Un Consortium de sociétés de conseil, adossé à un panel d’experts, notamment dans le domaine des finances, organise le premier symposium international sur la place financière algérienne, du 3 au 5 avril prochain, à la Safex aux Pins-Maritimes à Alger, a annoncé hier Abderrahmane Benkhalfa, consultant indépendant et président du panel, lors d’une conférence.

Cette manifestation grand public «constituera une tribune pour faire connaître les avancées et les stratégies des acteurs de la place en la matière», a-t-il dit. La rencontre, qui sera ouverte au grand public avec accès gratuit et libre, est organisée avec l’appui des banques, des compagnies d’assurances et de certaines sociétés spécialisées, dont Ooredoo. Elle se déroulera sous forme d’exposition couplée à trois colloques et des conférences spécialisées qui porteront sur plusieurs thèmes, à savoir le marché bancaire et la finance islamique, le développement des assurances, ainsi que le règlement électronique et la monétique de paiement, retient-on des informations données lors de la conférence, qui a été suivie d’un débat concernant ce sujet. Abderahmane Benkhalfa a déclaré que la finance islamique et la modernisation des services financiers, à travers notamment l’e-paiement, seront les sujets «phares » lors du symposium. «Il s’agit d’un évènement professionnel qui vise à diffuser et vulgariser la culture financière et bancaire, au moment où les différents intervenants de la place engagent des stratégies vigoureuses d’élargissement du périmètre de bancarisation de l’économie et d’inclusion des ressources financières disponibles», ajoutant que «la finance islamique reste une novation qui vient enrichir le catalogue des produits» dans le domaine de la finance.

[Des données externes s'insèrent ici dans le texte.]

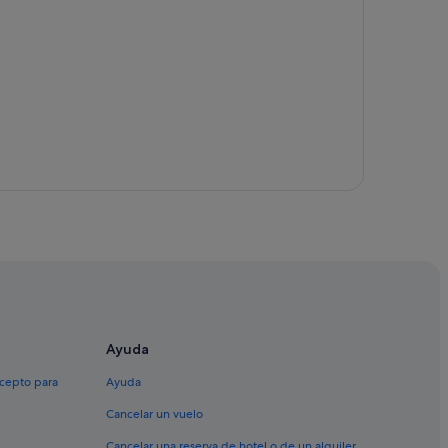
Ayuda
xcepto para
Ayuda
Cancelar un vuelo
Cancelar una reserva de hotel o de un alquiler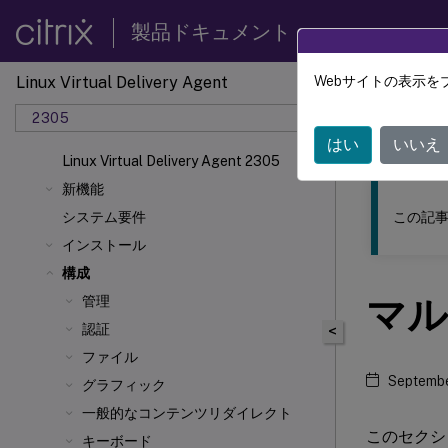
製品ドキュメント
Linux Virtual Delivery Agent
Webサイトの表示を
このコンテン
2305
リナッ
はい
いいえ
Linux Virtual Delivery Agent 2305
新機能
この記事
システム要件
インストール
構成
マル
管理
認証
<
ファイル
Septembe
グラフィック
一般的なコンテンツリダイレクト
このセクシ
キーボード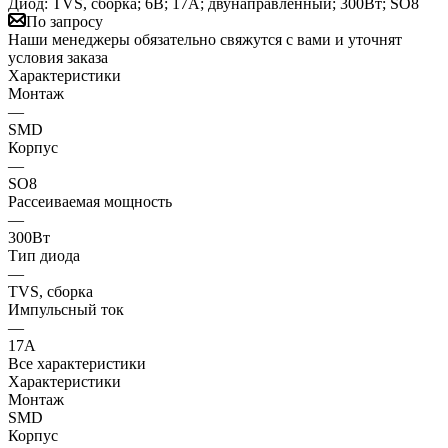
Диод: TVS, сборка; 6В; 17А; двунаправленный; 300Вт; SO8
По запросу
Наши менеджеры обязательно свяжутся с вами и уточнят
условия заказа
Характеристики
Монтаж
—
SMD
Корпус
—
SO8
Рассеиваемая мощность
—
300Вт
Тип диода
—
TVS, сборка
Импульсный ток
—
17А
Все характеристики
Характеристики
Монтаж
SMD
Корпус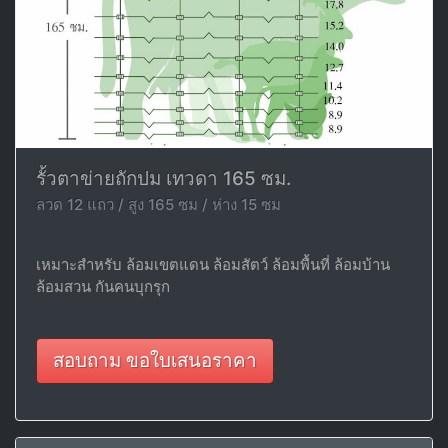
รั้วตาข่ายถักปม เทวดา 165 ซม.
ลวด 12 แถว / สูง 165 ซม / ห่าง 15 ซม
เหมาะสำหรับ ล้อมเขตแดน ล้อมสัตว์ ล้อมพื้นที่ ล้อมบ้าน
ล้อมสวน กันคนบุกรุก
สอบถาม ขอใบเสนอราคา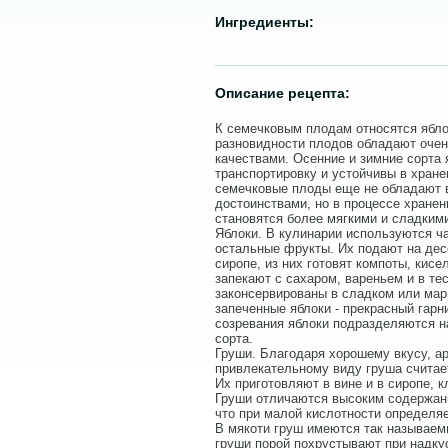
Ингредиенты:
Описание рецепта:
К семечковым плодам относятся яблок
разновидности плодов обладают оче
качествами. Осенние и зимние сорта 
транспортировку и устойчивы в хране
семечковые плоды еще не обладают 
достоинствами, но в процессе хранен
становятся более мягкими и сладким
Яблоки. В кулинарии используются ч
остальные фрукты. Их подают на десе
сиропе, из них готовят компоты, кисе
запекают с сахаром, вареньем и в те
законсервированы в сладком или ма
запеченные яблоки - прекрасный гарн
созревания яблоки подразделяются на
сорта.
Груши. Благодаря хорошему вкусу, ар
привлекательному виду груша считае
Их приготовляют в вине и в сиропе, к
Груши отличаются высоким содержани
что при малой кислотности определяе
В мякоти груш имеются так называем
груши порой похрустывают при надку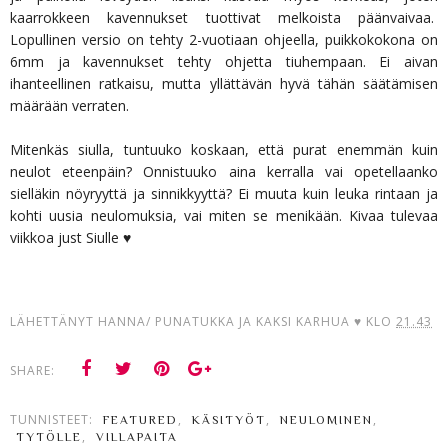
kaarrokkeen kavennukset tuottivat melkoista päänvaivaa.
Lopullinen versio on tehty 2-vuotiaan ohjeella, puikkokokona on
6mm ja kavennukset tehty ohjetta tiuhempaan. Ei aivan
ihanteellinen ratkaisu, mutta yllättävän hyvä tähän säätämisen
määrään verraten.
Mitenkäs siulla, tuntuuko koskaan, että purat enemmän kuin
neulot eteenpäin? Onnistuuko aina kerralla vai opetellaanko
sielläkin nöyryyttä ja sinnikkyyttä? Ei muuta kuin leuka rintaan ja
kohti uusia neulomuksia, vai miten se menikään. Kivaa tulevaa
viikkoa just Siulle ♥
LÄHETTÄNYT
HANNA/ PUNATUKKA JA KAKSI KARHUA ♥
KLO
21.43
SHARE:
TUNNISTEET:
,
,
,
FEATURED
KÄSITYÖT
NEULOMINEN
,
TYTÖLLE
VILLAPAITA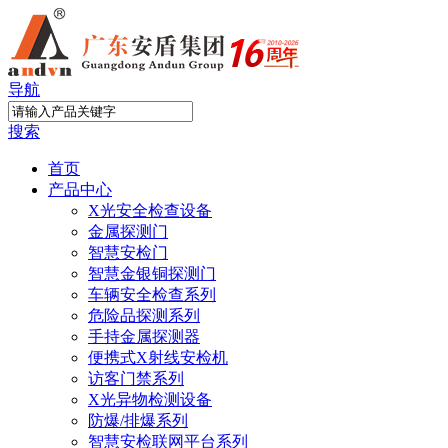
导航
搜索
首页
产品中心
X光安全检查设备
金属探测门
智慧安检门
智慧金银铜探测门
车辆安全检查系列
危险品探测系列
手持金属探测器
便携式X射线安检机
访客门禁系列
X光异物检测设备
防爆/排爆系列
智慧安检联网平台系列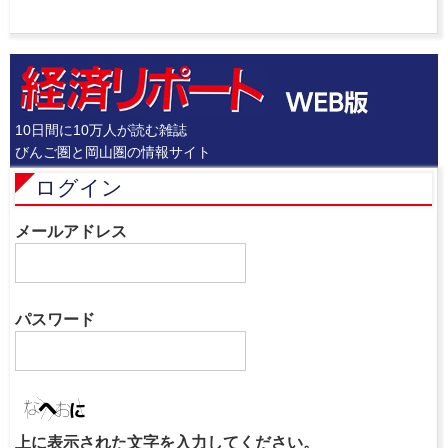
10日間に10万人が読む雑誌
びんご圏と岡山圏の情報サイト
ログイン
メールアドレス
パスワード
上に表示された文字を入力してください。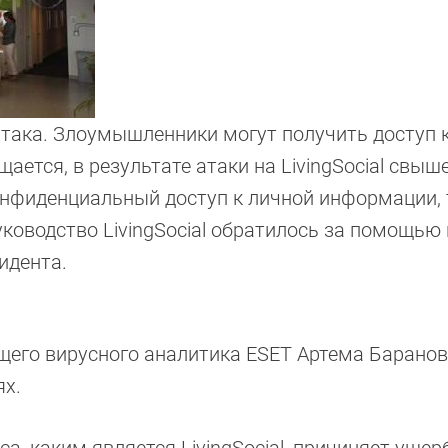
 атака. Злоумышленники могут получить доступ
ется, в результате атаки на LivingSocial свыш
онфиденциальный доступ к личной информации, 
уководство LivingSocial обратилось за помощью 
идента.
его вирусного аналитика ESET Артема Баранов
ях.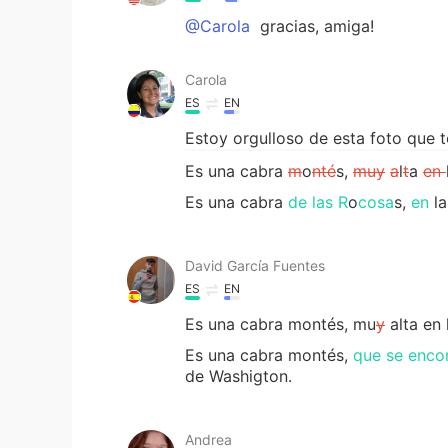
@Carola
gracias, amiga!
Carola
ES
EN
Estoy orgulloso de esta foto que 
Es una cabra
m
o
nté
s,
muy
a
l
t
a
en
Es una cabra
de las R
o
cosa
s,
en
la
David García Fuentes
ES
EN
Es una cabra montés, mu
y
alta en
Es una cabra montés,
que se enco
de Washigton.
Andrea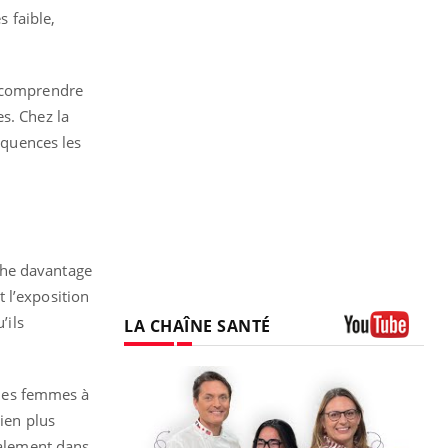
s faible,
à comprendre
s. Chez la
équences les
uche davantage
 l’exposition
’ils
LA CHAÎNE SANTÉ
Youtube
 les femmes à
bien plus
galement dans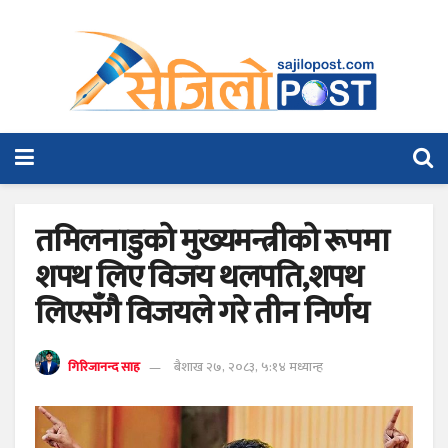
तमिलनाडुको मुख्यमन्त्रीको रूपमा
शपथ लिए विजय थलपति,शपथ
लिएसँगै विजयले गरे तीन निर्णय
गिरिजानन्द साह
बैशाख २७, २०८३, ५:१४ मध्यान्ह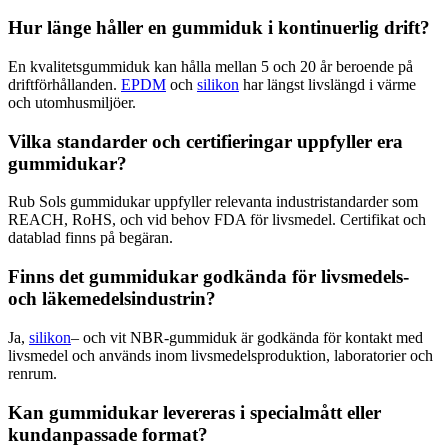
Hur länge håller en gummiduk i kontinuerlig drift?
En kvalitetsgummiduk kan hålla mellan 5 och 20 år beroende på
driftförhållanden.
EPDM
och
silikon
har längst livslängd i värme
och utomhusmiljöer.
Vilka standarder och certifieringar uppfyller era
gummidukar?
Rub Sols gummidukar uppfyller relevanta industristandarder som
REACH, RoHS, och vid behov FDA för livsmedel. Certifikat och
datablad finns på begäran.
Finns det gummidukar godkända för livsmedels-
och läkemedelsindustrin?
Ja,
silikon
– och vit NBR-gummiduk är godkända för kontakt med
livsmedel och används inom livsmedelsproduktion, laboratorier och
renrum.
Kan gummidukar levereras i specialmått eller
kundanpassade format?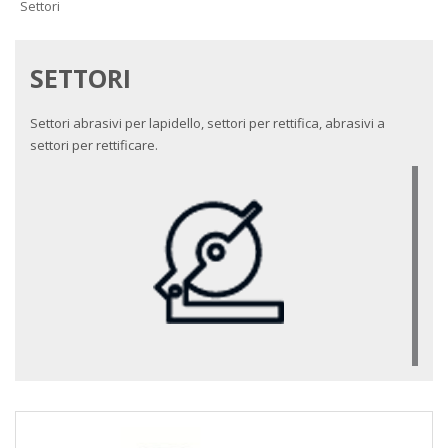
Settori
SETTORI
Settori abrasivi per lapidello, settori per rettifica, abrasivi a
settori per rettificare.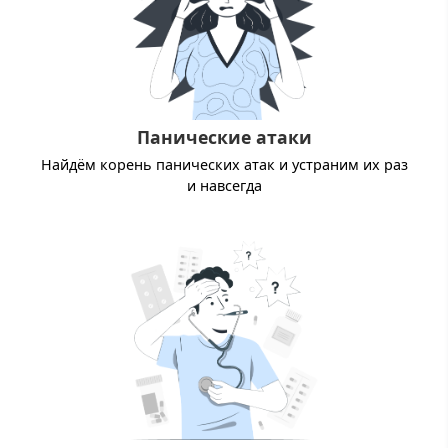
Панические атаки
Найдём корень панических атак и устраним их раз
и навсегда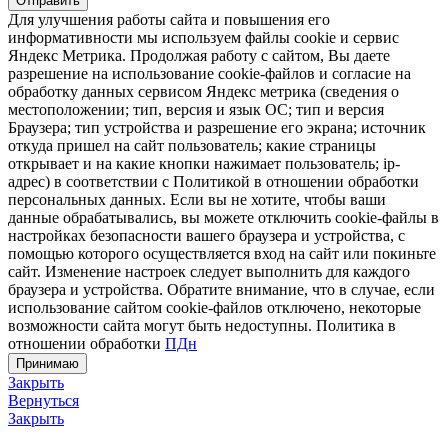
Отправить
Для улучшения работы сайта и повышения его
информативности мы используем файлы cookie и сервис
Яндекс Метрика. Продолжая работу с сайтом, Вы даете
разрешение на использование cookie-файлов и согласие на
обработку данных сервисом Яндекс метрика (сведения о
местоположении; тип, версия и язык ОС; тип и версия
Браузера; тип устройства и разрешение его экрана; источник
откуда пришел на сайт пользователь; какие страницы
открывает и на какие кнопки нажимает пользователь; ip-
адрес) в соответствии с Политикой в отношении обработки
персональных данных. Если вы не хотите, чтобы ваши
данные обрабатывались, вы можете отключить cookie-файлы в
настройках безопасности вашего браузера и устройства, с
помощью которого осуществляется вход на сайт или покиньте
сайт. Изменение настроек следует выполнить для каждого
браузера и устройства. Обратите внимание, что в случае, если
использование сайтом cookie-файлов отключено, некоторые
возможности сайта могут быть недоступны. Политика в
отношении обработки
ПДн
Принимаю
Закрыть
Вернуться
Закрыть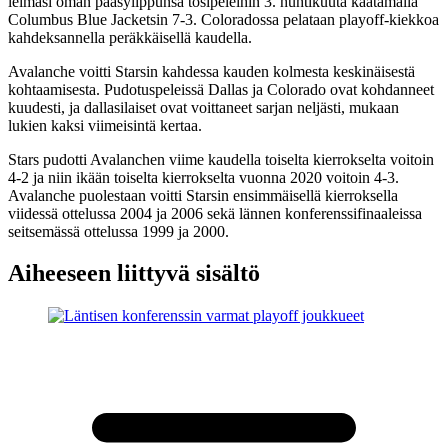
leimasi oman pääsylippunsa tosipeleihin 3. huhtikuuta kaatamalla
Columbus Blue Jacketsin 7-3. Coloradossa pelataan playoff-kiekkoa
kahdeksannella peräkkäisellä kaudella.
Avalanche voitti Starsin kahdessa kauden kolmesta keskinäisestä
kohtaamisesta. Pudotuspeleissä Dallas ja Colorado ovat kohdanneet
kuudesti, ja dallasilaiset ovat voittaneet sarjan neljästi, mukaan
lukien kaksi viimeisintä kertaa.
Stars pudotti Avalanchen viime kaudella toiselta kierrokselta voitoin
4-2 ja niin ikään toiselta kierrokselta vuonna 2020 voitoin 4-3.
Avalanche puolestaan voitti Starsin ensimmäisellä kierroksella
viidessä ottelussa 2004 ja 2006 sekä lännen konferenssifinaaleissa
seitsemässä ottelussa 1999 ja 2000.
Aiheeseen liittyvä sisältö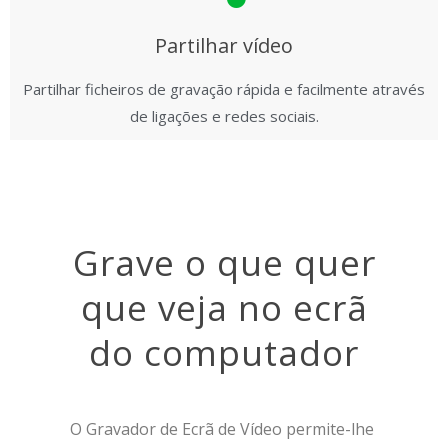
Partilhar vídeo
Partilhar ficheiros de gravação rápida e facilmente através
de ligações e redes sociais.
Grave o que quer
que veja no ecrã
do computador
O Gravador de Ecrã de Vídeo permite-lhe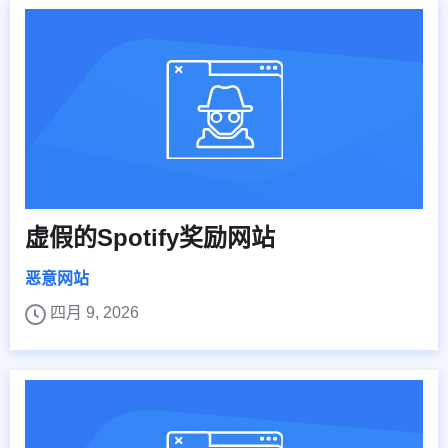
虚假的Spotify奖励网站
恶意网站
四月 9, 2026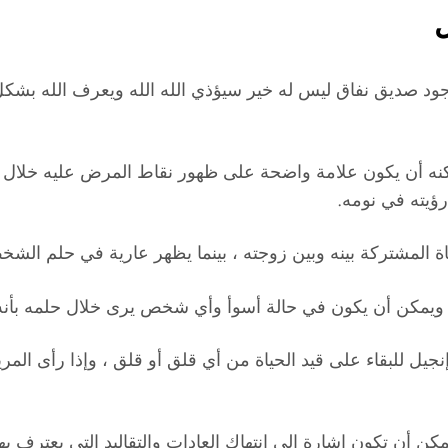
ل
جود صديق نفاق ليس له خير سيؤذي الله الله ويعرف الله بشك
كنه أن يكون علامة واضحة على ظهور نقاط المرض عليه خلال هذ
رؤيته في نومه.
ة المشتركة بينه وبين زوجته ، بينما يظهر عارية في حلم الش
ية ويمكن أن يكون في حالة أسوأ وأي شخص يرى خلال حلمه بأ
إنجيل للبقاء على قيد الحياة من أي قلق أو قلق ، وإذا رأى ا
كن أن تكون إشارة إلى انتهاك العادات والتقاليد التي يعترف به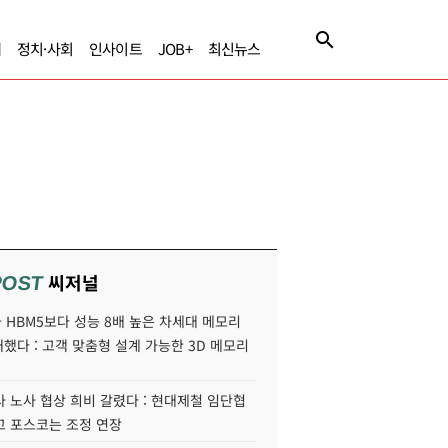
제
정치·사회
인사이트
JOB+
최신뉴스
씨저널
POST
HBM5보다 성능 8배 높은 차세대 메모리
개했다 : 고객 맞춤형 설계 가능한 3D 메모리
 노사 협상 희비 갈렸다 : 현대제철 임단협
고 포스코는 조정 연장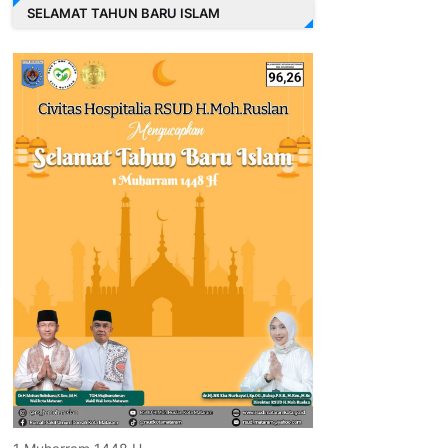
SELAMAT TAHUN BARU ISLAM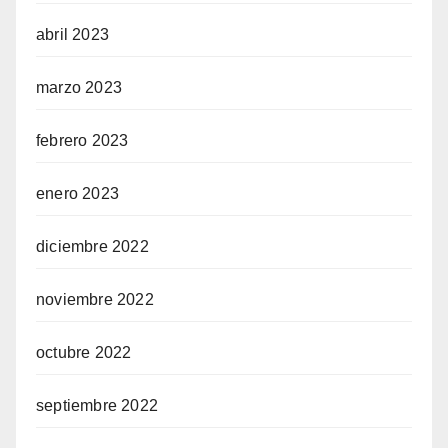
abril 2023
marzo 2023
febrero 2023
enero 2023
diciembre 2022
noviembre 2022
octubre 2022
septiembre 2022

Il a notamment souligné l’importance de mettre en «cohérence la finance conventionnelle non spéculative avec la finance islamique en évolution. Les finances classique et islamique doivent coexister sur la place algérienne, mais les deux doivent être contrôlées de la même manière et régies avec le même encadrement juridique».
Dans le même sillage, l’intervenant fait savoir que «pour le domaine des assurances, il sera question des produits ordinaires mais aussi des produits Takafoul. Les produits d’assurances non obligatoires seront abordés eux aussi ainsi que les sujets liés aux adaptations qui permettent de faire coexister la finance conventionnelle et islamique».
Outre ces sujets, le symposium abordera aussi d’autres très pointus liés surtout à l’engineering et aux aspects technologiques. C’est dans ce sens que des thèmes comme le paiement électronique, la numérisation et les modes d’information ainsi que l’engineering des systèmes monétaires, vont être abordés dans le cadre de ce qu’on appelle un «écosystème», qui inclut aussi les opérateurs de la téléphonie, explique encore le consultant et ex-ministre des Finances. « La place financière algérienne est en pleine construction. Durant ce symposium, la présence des sociétés d’assurances sera forte du moment où les marchés d’assurances restent les plus grands du monde». Abderrahmane Benkhalfa croit aussi que la prochaine étape dans notre pays concerne «la régulation des marchés. Une partie de l’inflation vient des comportements spéculatifs. Les réformes qui se font dans le domaine de la finance s’opèrent également sur l’enrichissement du catalogue des produits ainsi que le travail des banques et des sociétés d’assurances dans le volet numérisation et digitalisation ». Ainsi selon M. Benkhalfa, cette manifestation a été conçue de manière à valoriser l’intégration de la place financière en s’appuyant surtout sur des alliances stratégiques entre les banques et les assurances, estimant que l’avenir des autres secteurs d’activités économiques, à l’instar de l’agriculture et l’industrie, qui commencent à générer de la valeur ajoutée, est lié au développement d’une économie de services, notamment avec la généralisation de la digitalisation et les systèmes d’information.